"Ainda me lembro aos três anos de idade
O meu primeiro contato com as grades
O meu primeiro dia na escola
Como eu senti vontade de ir embora"
(Legião Urbana)
(Legião Urbana)
Ele também estava lá; uma coleguinha fazia piada dizendo que ele era branquelo, que era um "barata branca" e entre as crianças da nossa idade era o mais quieto. Como eu já falava muito e com todo mundo, me aproximei e ele me falou da mãe, Sônia, que trabalhava em um consultório de dentista. Em uma tarde tive a oportunidade de conhecer a Sônia. Já faz tanto tempo que me fogem os detalhes da memória, mas lembro que eu estava com a minha mãe em uma dessas filas que a gente se acostuma a enfrentar e vai fazendo amigos enquanto espera quando ela se aproximou e disse em um tom cômico de segredo: "Meu filho gosta de você". Algum tempo depois eles se mudaram, acho.
Pra minha surpresa, nos reencontramos na 8a série, ele não era mais nem de longe aquele menino tímido e quieto. Deixou o cabelo crescer e tinha um olhar de revolta, foi expulso de uma escola e na transferência acabou em uma daquelas salas montadas com alunos escolhidos a dedo. Todas as "frutas podres" iam parar na mesma sala para não atrapalhar o desempenho dos demais, dizia a direção. Eu também estava lá, ele se aproximou e conversamos sobre ideais em comum.
A gente sempre fugia em bando da escola. Alguns amigos que fugiam junto iam pra casa de um conhecido mais velho se drogar, mas a gente só queria desafiar a direção saindo pelo portão principal pra dar uma volta na praça. Um dia ele quis desviar o caminho pra não passar em frente ao consultório onde a mãe ainda trabalhava: "Não quero que nos veja juntos, ela diz que você é uma má influência", se justificou. E nós morremos de rir daquela verdade. Naquele ano tivemos vários episódios engraçados com a dona Sônia, incluindo um em que ela foi brigar com o filho na sala de aula e saiu humilhada por ele, que se dizia cansado de várias situações de pressão. Não demorou muito pra ele ser transferido novamente por mau comportamento.
Eu me mudei e perdemos o contato outra vez. Um namorado me disse que o encontrou no ponto de ônibus e ele perguntou por mim.

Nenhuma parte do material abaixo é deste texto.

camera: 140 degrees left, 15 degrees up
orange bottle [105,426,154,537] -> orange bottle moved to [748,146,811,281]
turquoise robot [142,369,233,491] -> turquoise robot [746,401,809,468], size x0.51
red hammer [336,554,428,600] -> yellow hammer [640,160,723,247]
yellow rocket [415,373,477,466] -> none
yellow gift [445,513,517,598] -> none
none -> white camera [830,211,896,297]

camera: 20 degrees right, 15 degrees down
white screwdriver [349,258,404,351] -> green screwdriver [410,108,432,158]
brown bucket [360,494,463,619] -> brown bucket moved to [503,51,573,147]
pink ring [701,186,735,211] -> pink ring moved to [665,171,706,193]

Disse isso em tom de repressão, nem quis imaginar o tipo de resposta que ele deve ter dado à pergunta e tentei explicar que eramos só amigos, mas não adiantou. Quando voltei, nos encontramos uma vez no curso de inglês e em um bar com amigos em comum. "A rotina já estava tomando tudo e não havia mais tempo para conversar", pensei.

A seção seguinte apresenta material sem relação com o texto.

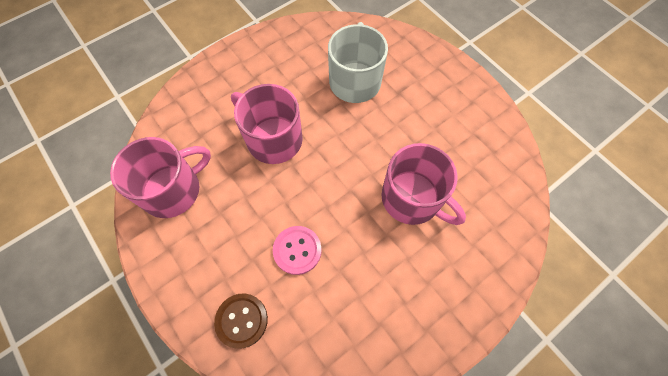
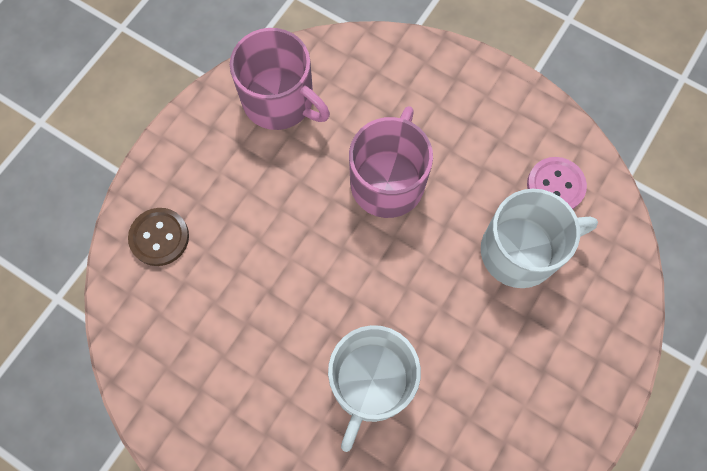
camera: 70 degrees right, 5 degrees up
pink button [273,226,322,275] -> pink button moved to [527,157,587,209]
pink mug [381,143,466,225] -> white mug [328,325,421,452]

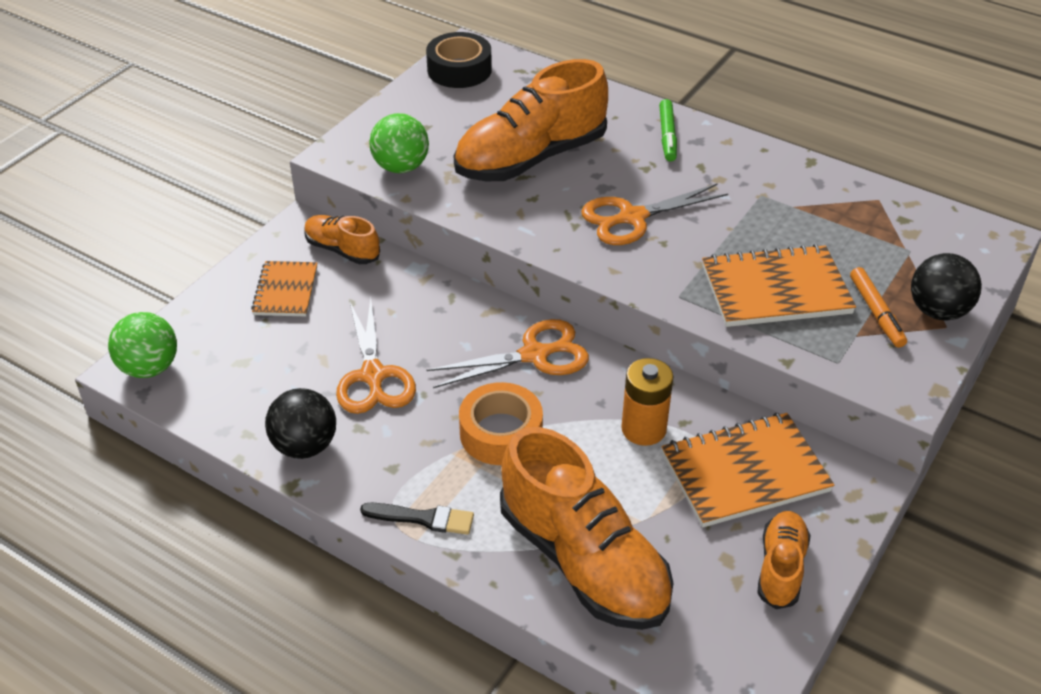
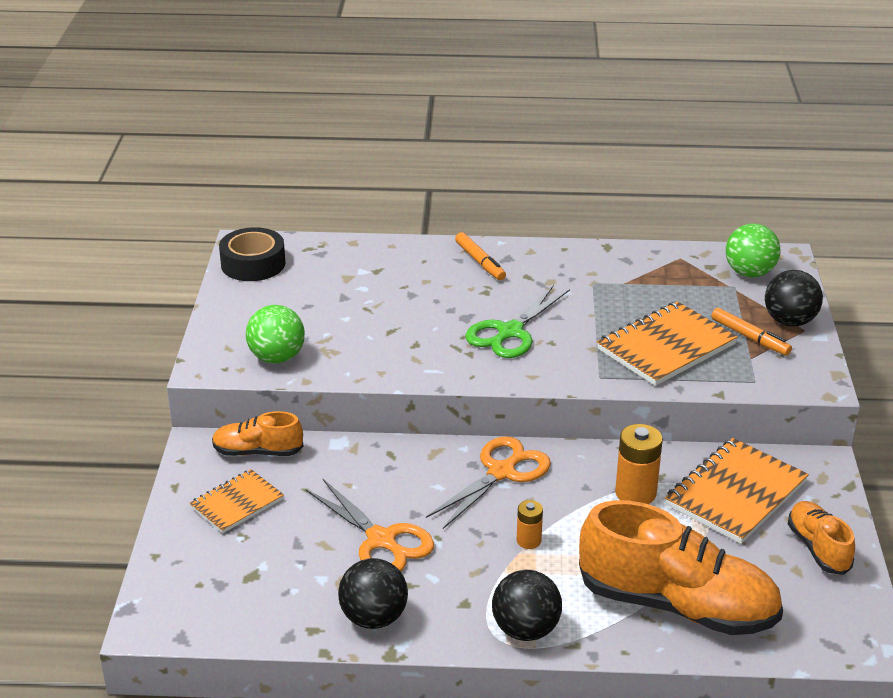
camera: 30 degrees left, 10 degrees down
green ball [108,312,177,378] -> green ball moved to [726,223,781,277]
orange notebook [251,261,317,316] -> orange notebook turned 75 degrees clockwise [190,469,284,534]
black brush [360,503,474,535] -> black ball [492,570,562,641]
orange shoe [454,59,608,181] -> none
orange tape [459,382,543,465] -> orange battery [517,500,543,549]
orange scissors [581,183,728,245] -> green scissors [465,285,570,358]
green marker [659,99,677,161] -> orange marker [455,232,506,280]

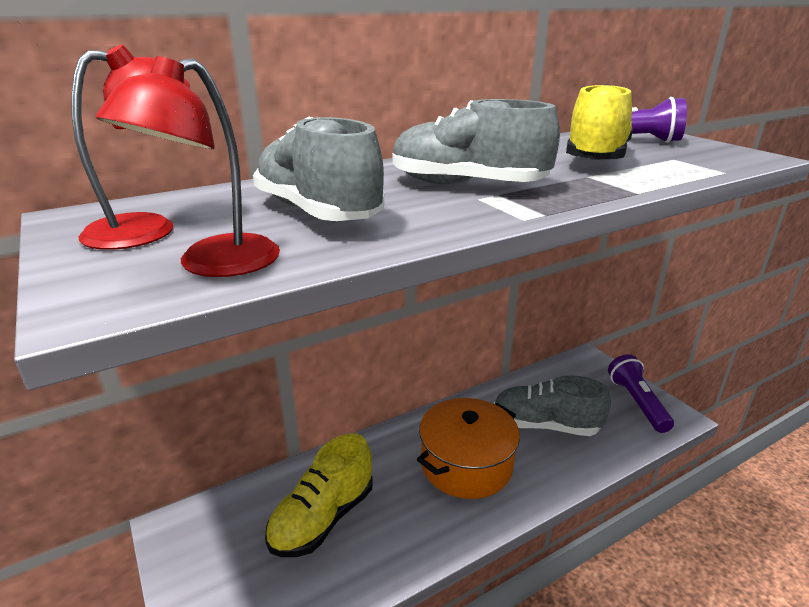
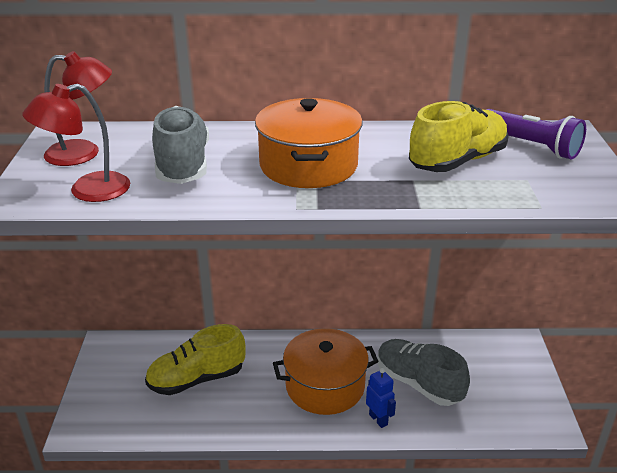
camera: 30 degrees right, 5 degrees up
grey shoe [393,99,560,184] -> orange pot [255,98,363,188]
purple flashlight [608,354,674,433] -> none
none -> blue robot [366,368,396,428]

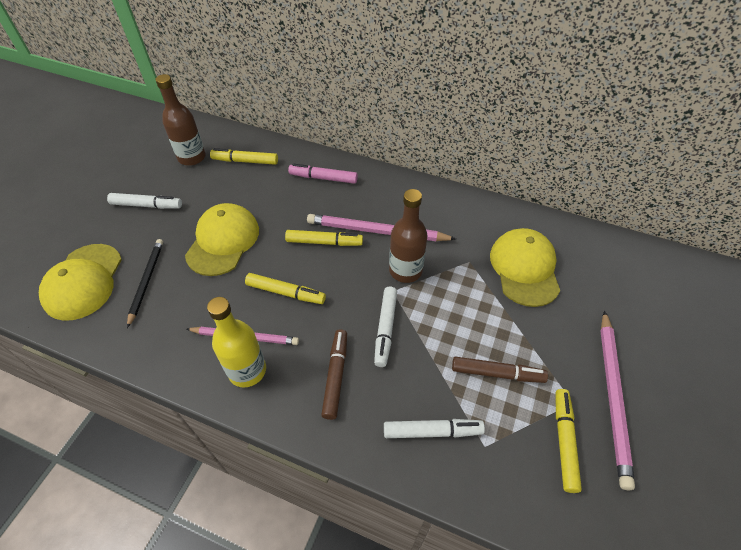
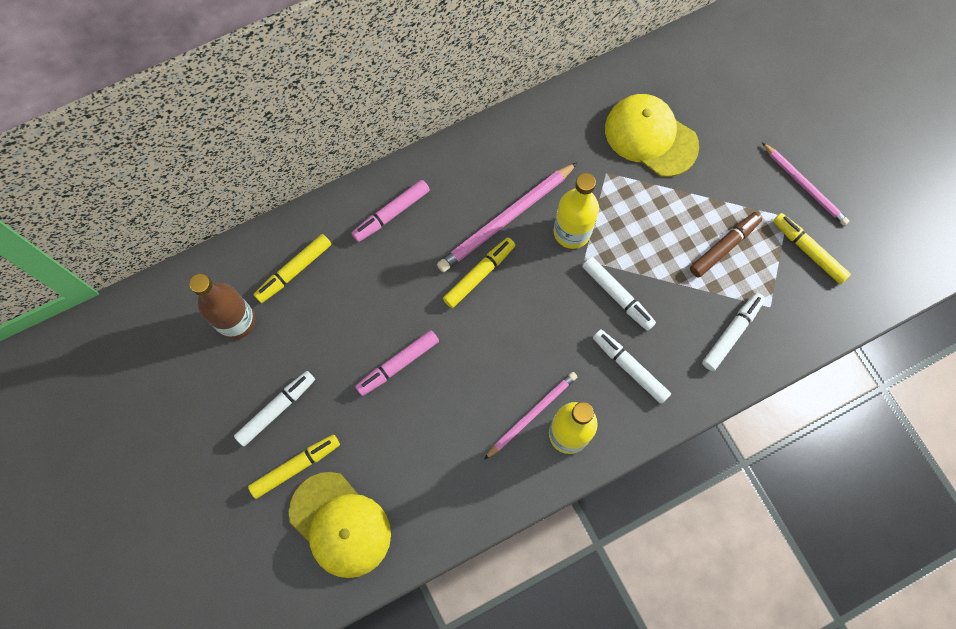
camera: 50 degrees left, 20 degrees up
black pencil [127,239,163,328] -> none
yellow cap [185,203,259,276] -> pink marker [355,330,439,396]
yellow marker [245,273,326,304] -> yellow marker moved to [248,435,340,499]
brown marker [321,329,347,420] -> white marker [593,329,671,404]
brown bottle [389,189,427,283] -> yellow bottle [554,173,599,249]
pink pencil [600,310,635,490] -> pink pencil [762,142,849,226], size x0.66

Eu estava diferente, resolvi estudar teatro e me mudei novamente. Ele ia me encontrar esporadicamente quando eu visitava minha mãe. Era sempre calmo e quieto e extremamente educado, não tinha mais o olhar de revolta. Questionei a mudança e ele contou que na época de escola apanhou de um grupo e passou a viver na defensiva. Se revoltou pra não ser mais atacado mas a máscara já não era mais necessária. Desviava o assunto quando eu perguntava se estava bem, contou sobre uma garota que ele gostava mas não deu certo, falava em ciências exatas e economia de maneira quase poética, mas se julgava pouco inteligente. Falava pouco e com olhar de muita dor sobre o relacionamento dos pais.

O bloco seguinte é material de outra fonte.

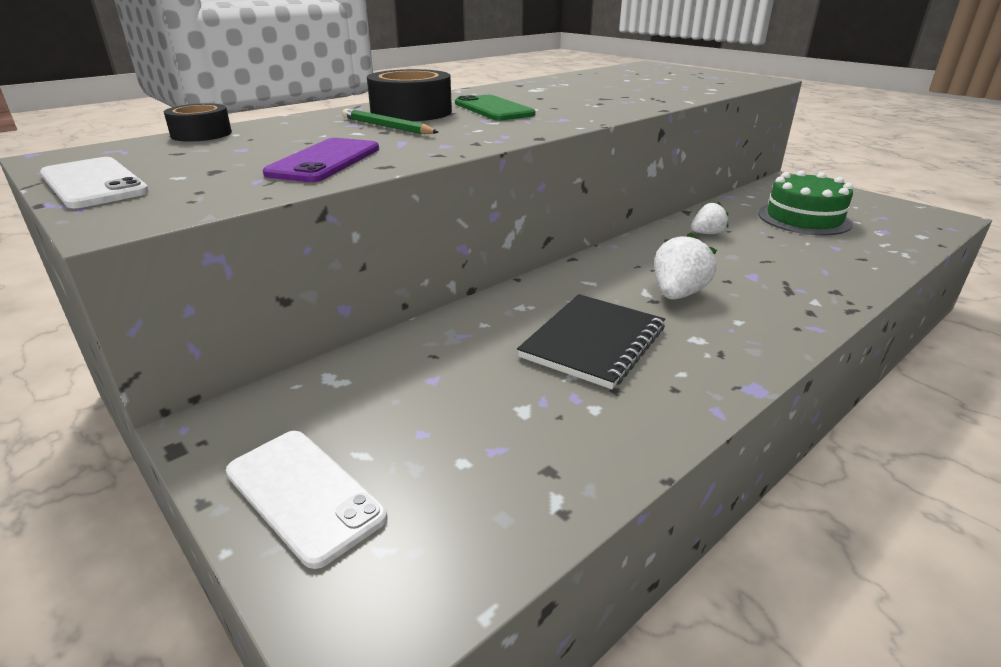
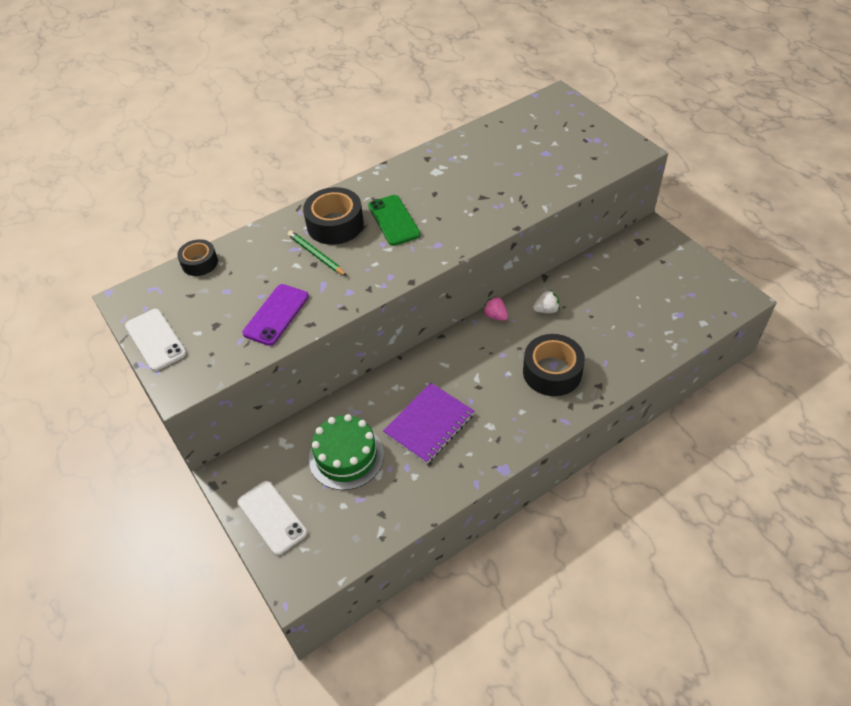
camera: 10 degrees right, 20 degrees up
black notebook [517,294,665,389] -> purple notebook [383,383,474,464]
white strawberry [654,232,717,300] -> none
green cake [758,170,853,235] -> green cake moved to [309,414,384,490]
none -> pink strawberry [482,296,508,321]
none -> black tape [523,334,585,396]

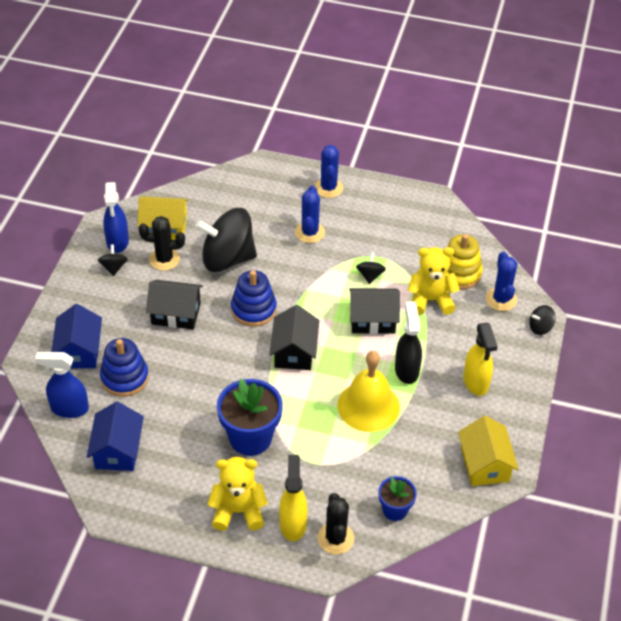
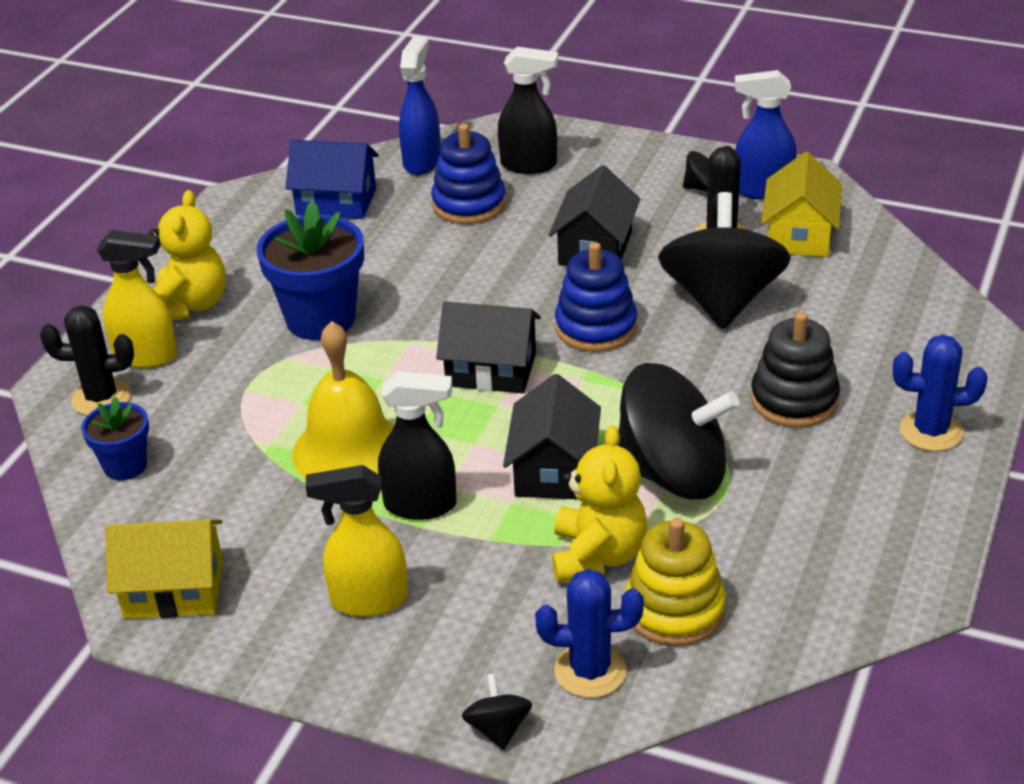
camera: 100 degrees right, 10 degrees down
blue house [51,304,102,368] -> black spray bottle [498,47,558,174]
blue cactus [295,185,325,243] -> black stacking toy [751,312,840,427]
black spinning top [356,253,386,284] -> black spinning top [618,363,739,499], size x2.39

Uma vez ele foi até a república onde eu morava e ia acontecer uma festa. Notei que tinha marcas nos pulsos, mas ele não quis me explicar o que havia acontecido. A festa começou ele me disse que se sentia mal entre muitas pessoas e sem que eu pudesse impedir, foi embora. Hoje, muitos anos depois do meu primeiro contato com as grades e com um grande amigo, vi a imagem dele atrás de outras grades, com uma tarja preta no lugar do olhar. Estampava um site de notícias cheio de erros de português enfatizando que ele tem distúrbio psiquiátrico. Não dizia nada sobre a causa do distúrbio nem sobre os motivos que o levaram a beijar com ironia um cartucho de revólver calibre 22 sugerindo um acerto sanguinário de contas ao próprio pai.
"A indiferença que não te deixa pôr a mão no bolso
É a mesma do louco que corta seu rosto.
Eterna vítima de joelhos, refém do medo
Sua pomba branca tem dois tiros no peito."
(Facção Central)
Dedico o texto ao JHV, que a paz o encontre um dia.